#### Excerpt
────────────────
The Struggle to Weigh Human Rights Concerns in Trade Policymaking


http://www.globallawbooks.org/reviews/detail.asp?id=460

Trade Imbalance: The Struggle to Weigh Human Rights Concerns in Trade Policymaking. By Susan Ariel Aaronson and Jamie M. Zimmerman. Cambridge: Cambridge University Press, 2008. Pp. 337. $85.00.
Reviewed by Sébastien Jodoin, Legal Research Fellow, Centre for International Sustainable Development Law.
 
Scholars and policymakers have only recently begun to develop a rigorous understanding of the relationship between trade and human rights. The authors of the present book seek to provide readers with greater insight into this relationship, with the ultimate aim of helping policymakers to better govern globalisation.
 
This book is not a study of potential conflicts between legal norms at the intersection of the trade and human rights regimes, nor is it an examination of the impacts of trade on the enjoyment of specific human rights. The book rather focuses on how policymakers make trade policy and how they address human rights concerns when doing so, and is thus primarily addressed to policymakers working on these issues. The authors themselves, Susan Ariel Aaronson and Jamie M. Zimmerman, hail from the field of political science and are actively engaged in public policy endeavours.
 
Chapter 1 provides readers with background on some of the existing scholarship on trade and human rights issues in public policy, globalisation studies, international relations, and international law.. It also introduces readers to the methodology employed by the authors: the bulk of the original research for this book derives from detailed interviews with policymakers, negotiators, scholars and stakeholders at the forefront of these issues.
────────────────
Please answer these questions from the book review above:
(a) Which publisher issued the book, and in what year?
(b) From what field do the two authors come?
(c) From what source does most of the book's original research derive?

#### Provided material
────────────────
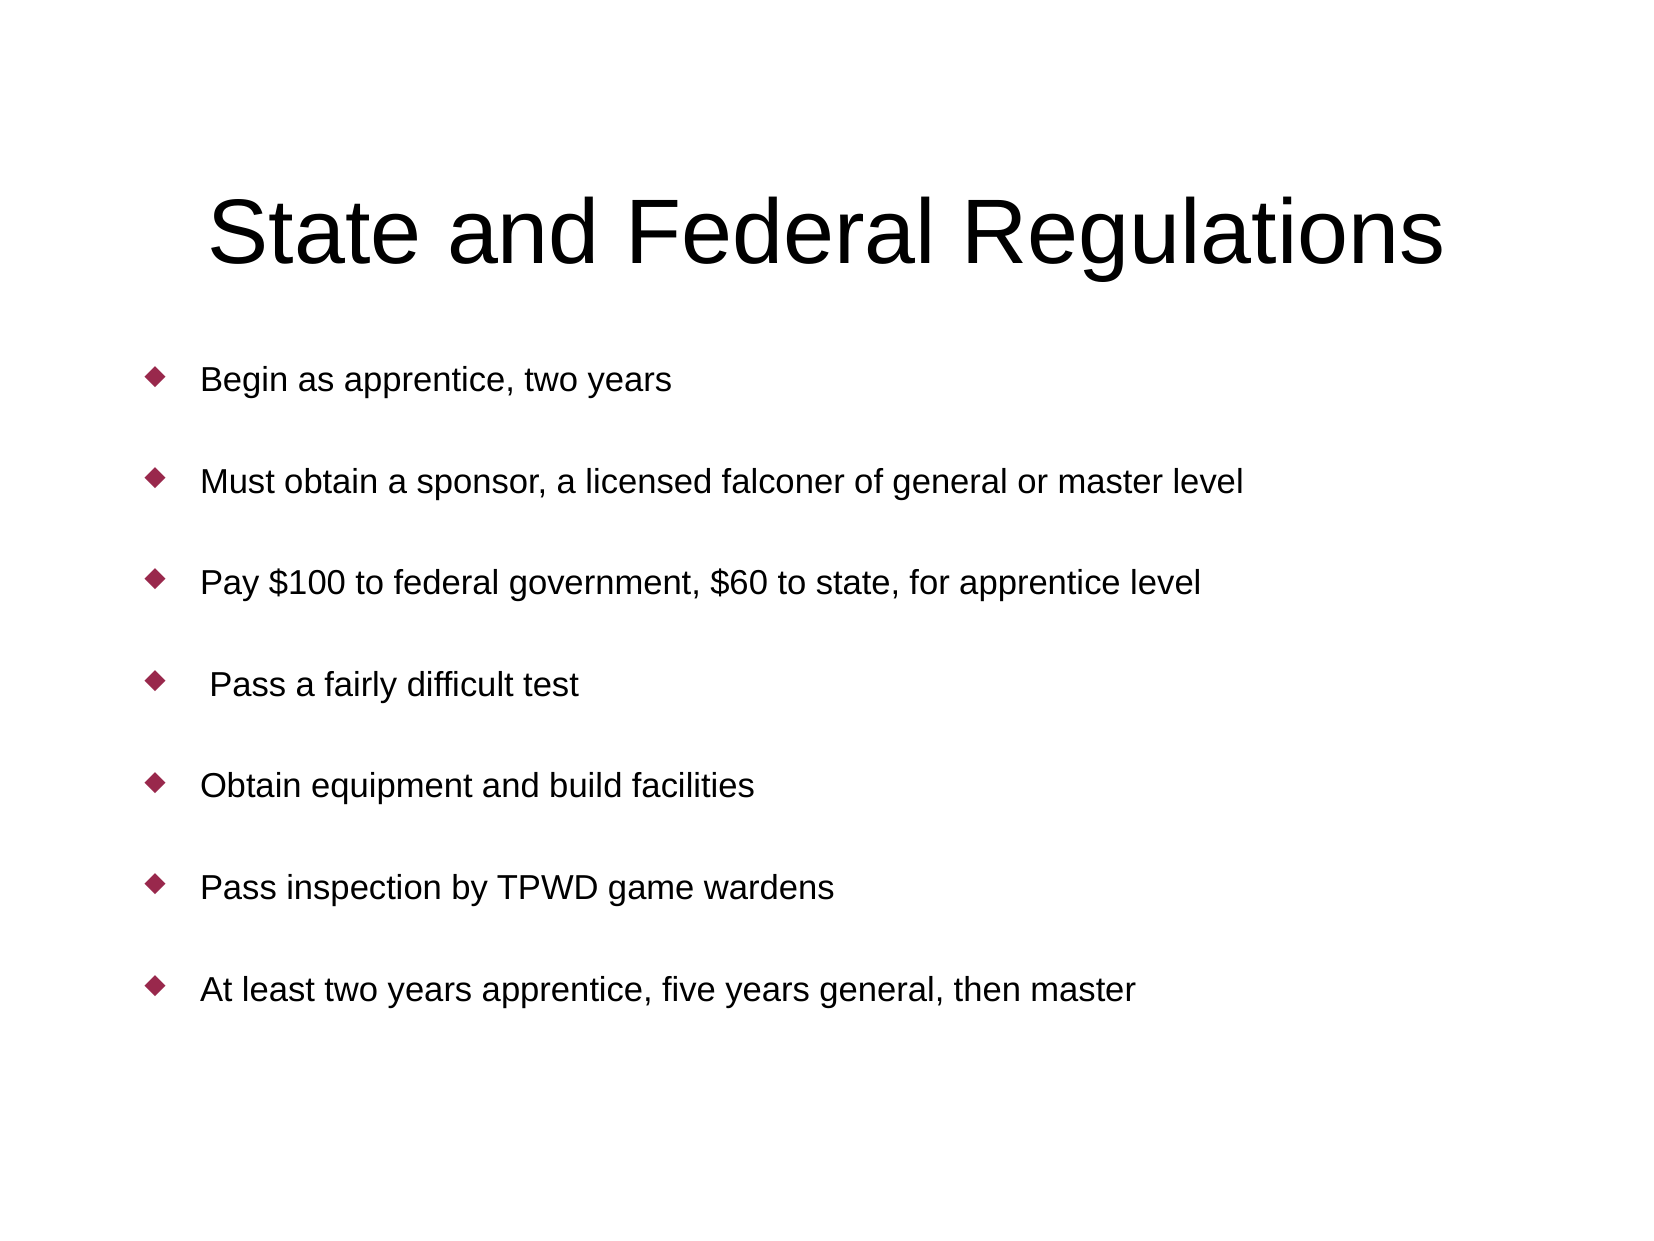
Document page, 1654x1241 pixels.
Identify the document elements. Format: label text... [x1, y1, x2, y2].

list Begin as apprentice, two years Must obtain a sponsor, a licensed falconer of general or master level Pay $100 to federal government, $60 to state, for apprentice level Pass a fairly difficult test Obtain equipment and build facilities Pass inspection by TPWD game wardens At least two years apprentice, five years general, then master [134, 350, 1516, 1014]
title State and Federal Regulations [121, 148, 1534, 288]
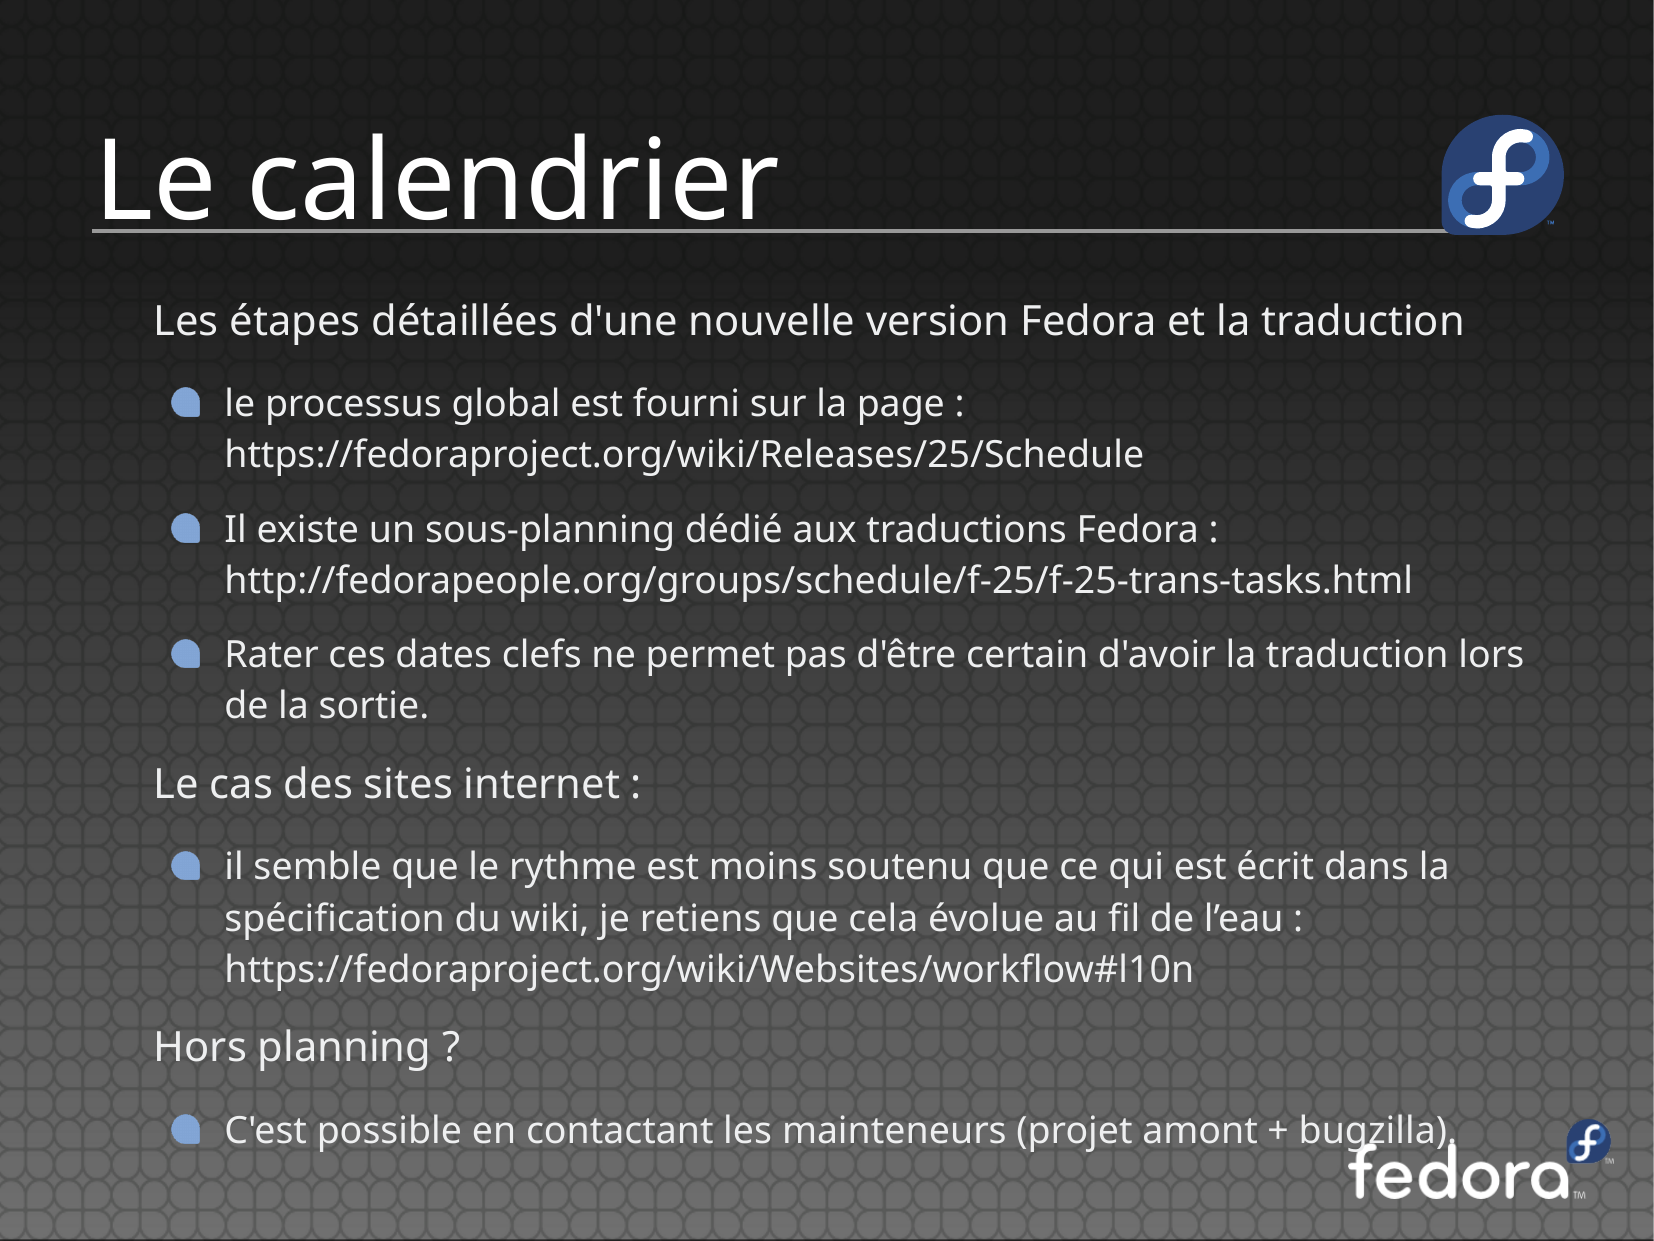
────────────────
#### Completed task
(a) Cambridge University Press, 2008
(b) Political science
(c) Detailed interviews with policymakers, negotiators, scholars and stakeholders at the forefront of these issues